Anne Lipton has an interesting blog that addresses the lengths to which judges will go to avoid providing liability protection to projections that look to be. . . well . . . a little on the “shady” side. She focuses on two recent cases involving alleged “lowballing” of a seller’s projections in order to make a deal appear more favorable – the Chancery Court’s decision in In re Mindbody Stockholders Litigation, (Del. Ch.; 10/20), and a California federal court’s decision in Karri v. Oclaro, (ND Cal.; 10/20).
The court wouldn’t allow a straight-up projections claim to proceed [in Mindbody], but it did hold that the proxy materials contained an “actionable omission because Defendants’ statements about Vista’s 68% ‘premium’ implied that Mindbody had no non-public information that would materially affect its share price…. Here, the 68% measuring stick would only have been informative to shareholders if the Defendants believed that the December share price was an accurate reference point. By invoking the ratio of Mindbody’s share price to Vista’s offer, Defendants impliedly warranted that, to their knowledge, the share price as of December 21, 2018, was not undervalued.”

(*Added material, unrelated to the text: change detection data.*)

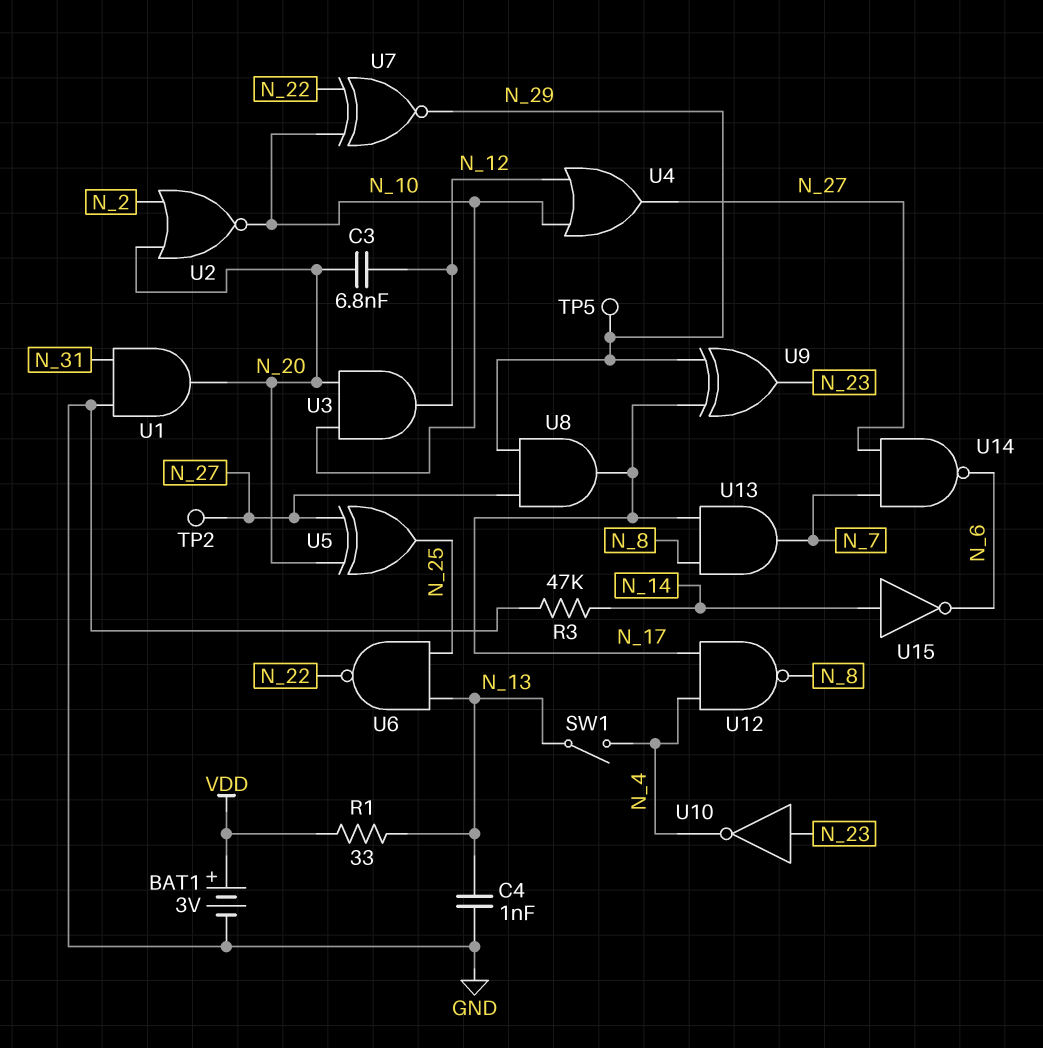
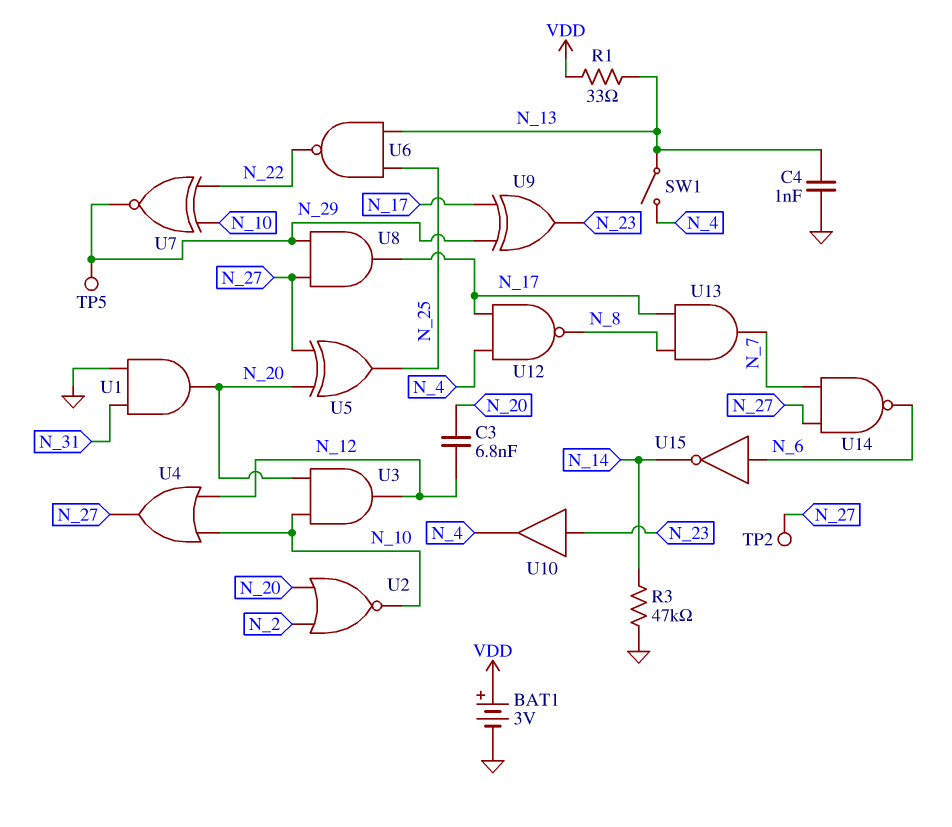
U10: NOT (in N_23, out N_4) -> buffer (in N_23, out N_4)
U15: NOT (in N_14, out N_6) -> NOT (in N_6, out N_14)

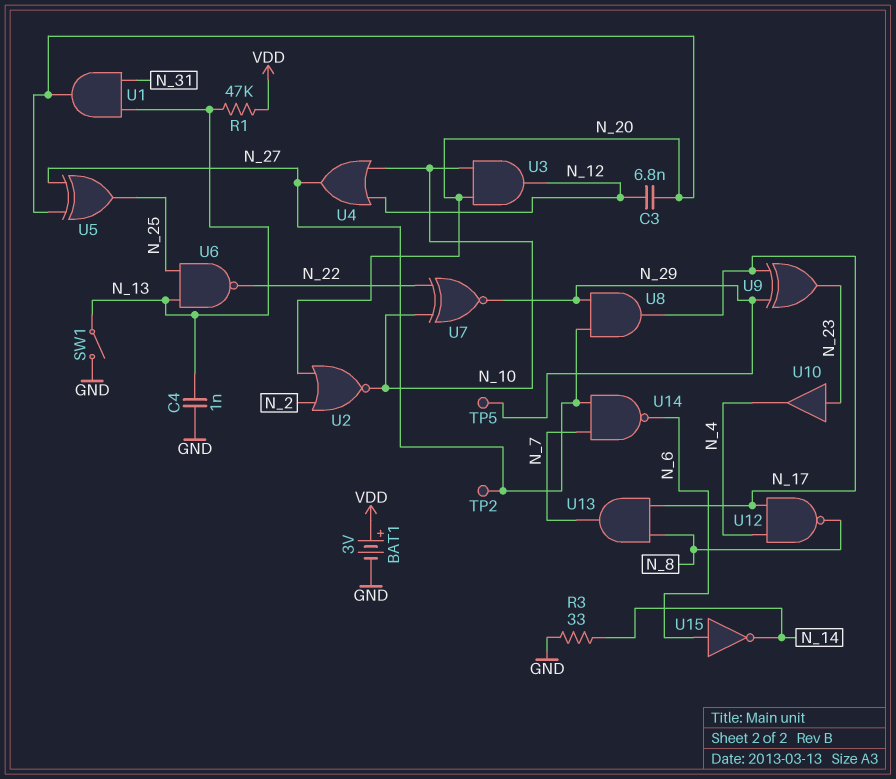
R1: 33 (N_13, VDD) -> 47k (N_13, VDD)
R3: 47k (GND, N_14) -> 33 (GND, N_14)
SW1: switch (N_4, N_13) -> switch (GND, N_13)
U1: AND (in GND, in N_31, out N_20) -> AND (in N_13, in N_31, out N_20)

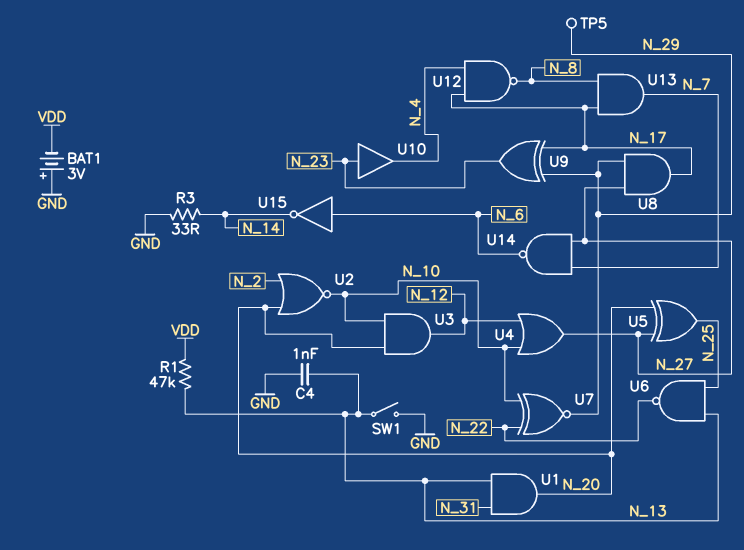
BAT1: 3V (plus VDD, minus GND) -> 3V (plus GND, minus VDD)
C3: 6.8nF (N_12, N_20) -> none
TP2: test point (N_27) -> none

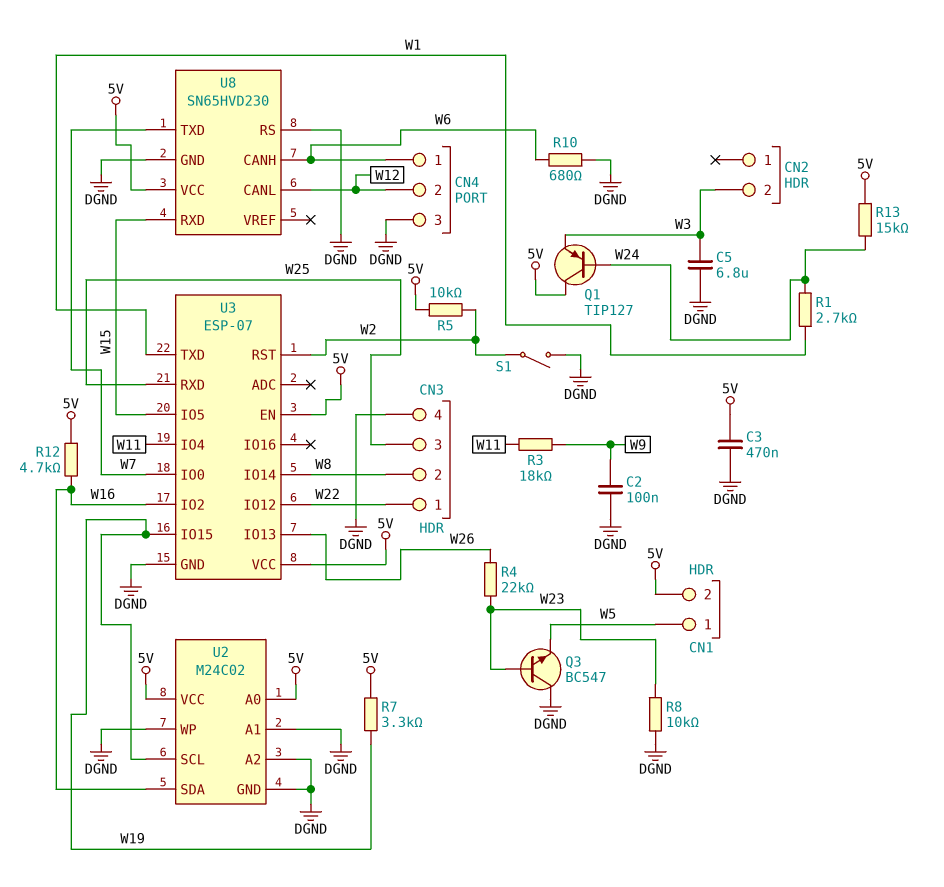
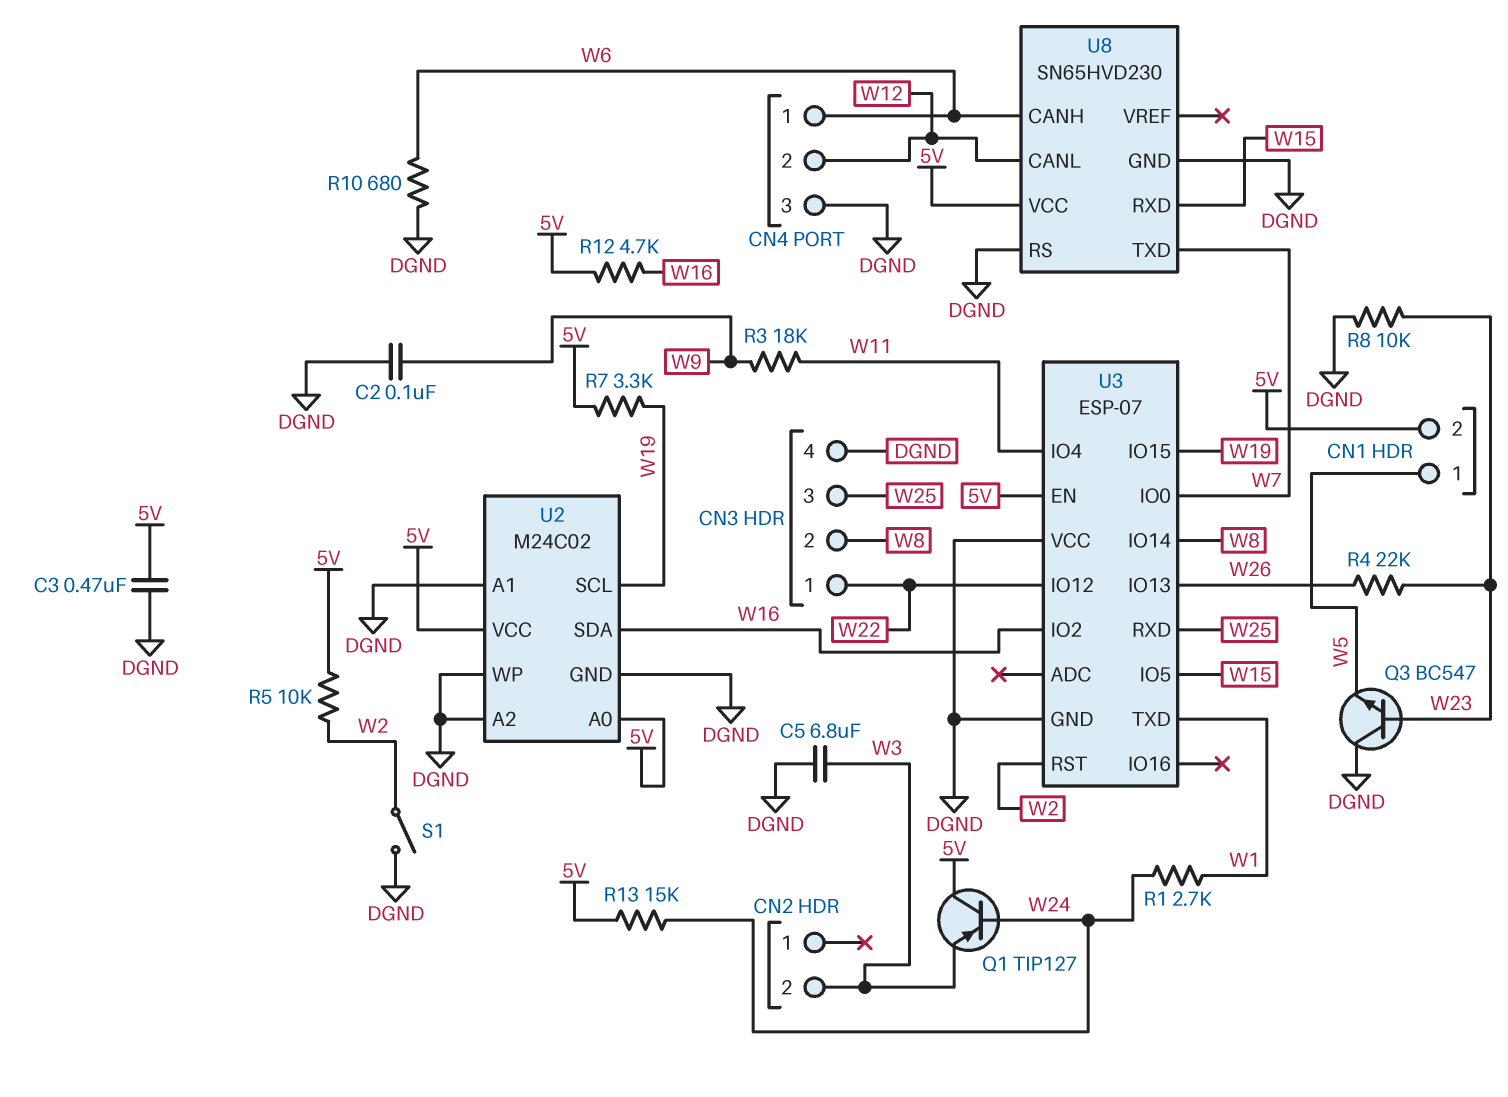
U3 pin VCC: 5V -> DGND

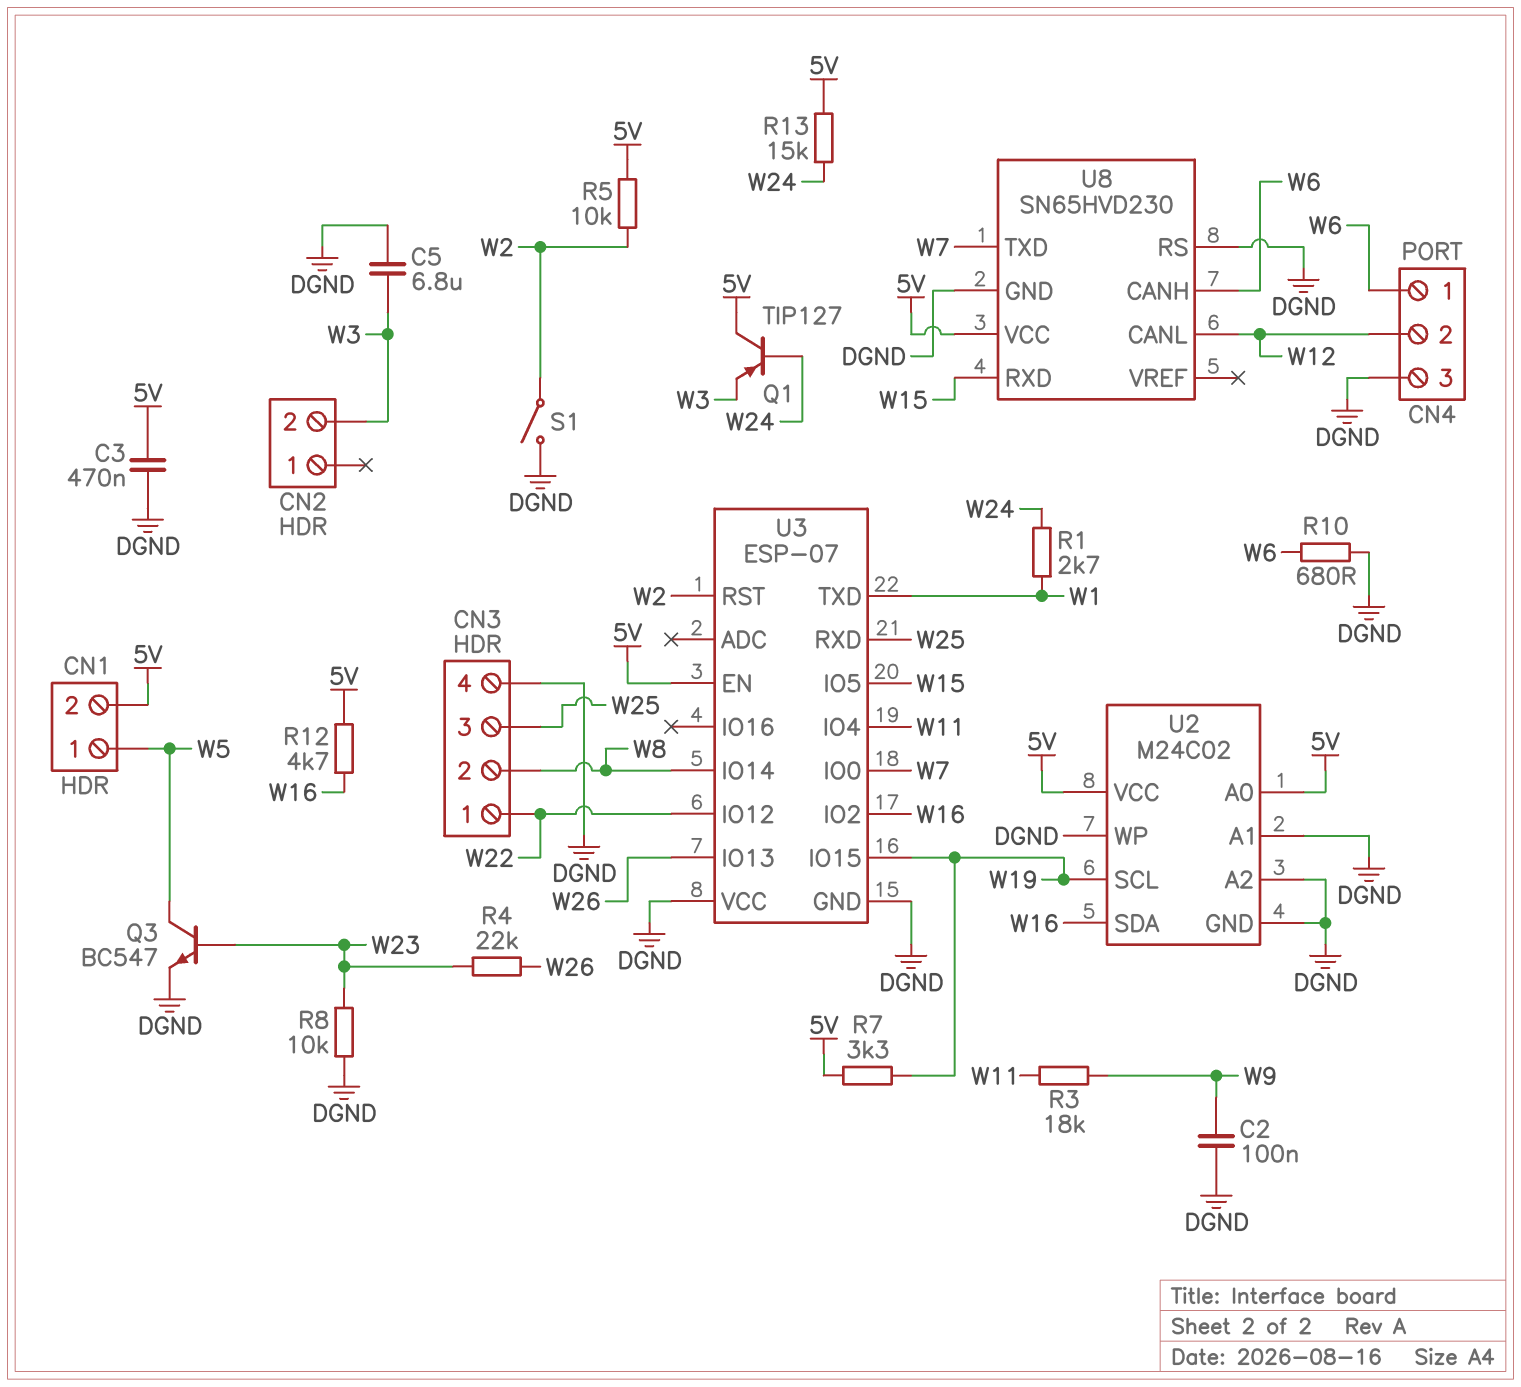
Q3: NPN BC547 (B W23, C DGND, E W5) -> NPN BC547 (B W23, C W5, E DGND)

Get it? The court wouldn’t allow a lawsuit based on the false projections themselves – and didn’t want to just come right out and say there was a duty to update the false guidance (indeed, it denied so holding) – so, it threaded the needle by treating references to a premium as their own, present-tense half-truths about the true value of the stock.
But that’s nothing compared to the contortions in Oclaro. There, again, plaintiffs alleged that defendants lowballed projections in order to drive the stock down, thus justifying the merger. There, again, the court held that false projections were protected by the PSLRA safe harbor. But what wasn’t protected were valuation estimates derived from the projections, or representations about how the projections were prepared, including representations that they were prepared in good faith, and those claims were allowed to proceed.
Now, defining “forward-looking” has always been something of a challenge in securities cases, but saying the projection is protected by the safe harbor but the valuation based on that projection is not protected is some next-level hairsplitting.
These decisions illustrate that there are all sorts of semantic gymnastics available to a court that wants to avoid applying the PSLRA safe harbor or state law limitations on liability for forward-looking statements to projections that it views with suspicion. So, maybe the best way to reduce the risk of liability for projections is to be careful not to put yourself in a position where the plaintiff can argue that you viewed the safe harbor as a “license to lie.”